"Lynchian" has become such a catch-all adjective for anything remotely strange or unsettling — a talk show musical performance, a so-bad-it’s-bad movie, a Disney streaming series, even the former president — that it can be hard to pinpoint Lynch’s actual influence on artists. Not so with Jennifer Reeder, a director who has fully earned the sobriquet with her short work and three features. Reeder’s otherworldly work focuses mostly on teenage girls and women in crisis and the emotional and physical bonds between them, using the cliches of pop music and everyday existence to allow characters to admit to their deepest desires.
And I Will Rise If Only To Hold You Down starts with a woman practicing ballet in a dark studio, her white limbs contorting monstrously as only dancers’ can. Her phone rings and rings, but she ignores it to focus on her practice. When she returns home, her husband’s ear is bleeding and bandaged, and her daughter and a friend are getting ready for a school dance. Reeder uses Foreigner’s Footloose slow dance anthem “Waiting for a Girl Like You” as the unironic emotional anchor of the film, as the main characters sing the song to themselves, trying to reconnect to their lost love.

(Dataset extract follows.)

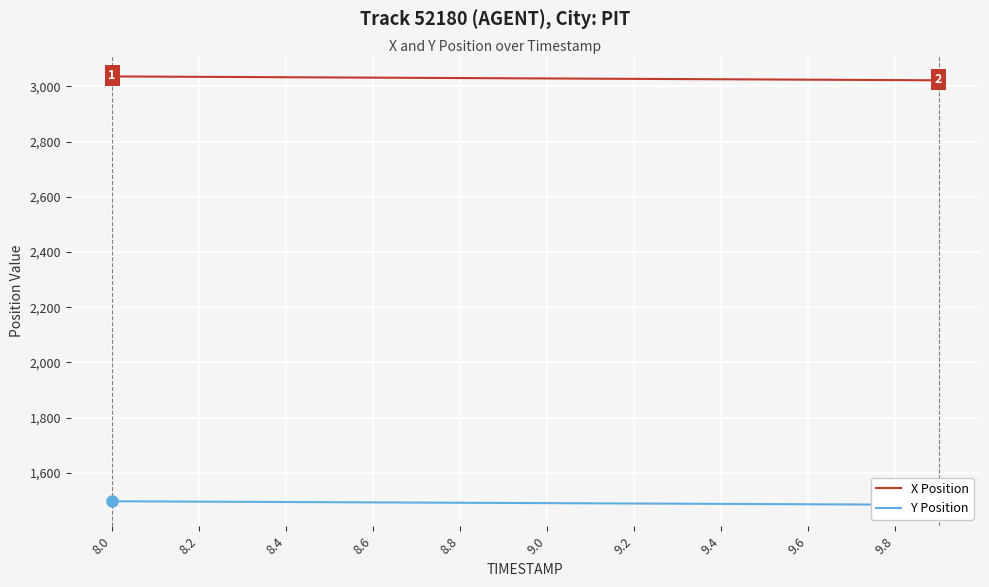

What is the sum of all Y Position values?

29805.2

Similarly, in A Million Miles Away, characters use universal pop songs like “Like a Prayer” and, in a tour-de-force scene, “You’ve Got Another Thing Coming,” sung by a chorus of teenage girls directed by their nervous new teacher (now that’s Lynchian!), to portray a deep sense of dread. When an ASL translator goes off-lecture in Tears Cannot Restore Her: Therefore, I Weep, describing how her boyfriend left her for a 26 year-old PhD candidate who owns every Neil Young album on vinyl, an audience member chimes in with some surprising support: I FUCKING HATE NEIL YOUNG, she signs.
Reeder’s short films are about the moments no one sees: a teacher giving her reflection a pep talk that ends with “I love you,” best friends tracing words on each other’s backs and sending each other psychic messages, girls whispering subtitled gossip to each other in the middle of choir practice — girls who, in the immortal words of Audrey Wollen, own the void and share it with one another.
The series Short Films by Jennifer Reeder is streaming on the Criterion Channel. Several of her films are also available on the director's Vimeo page.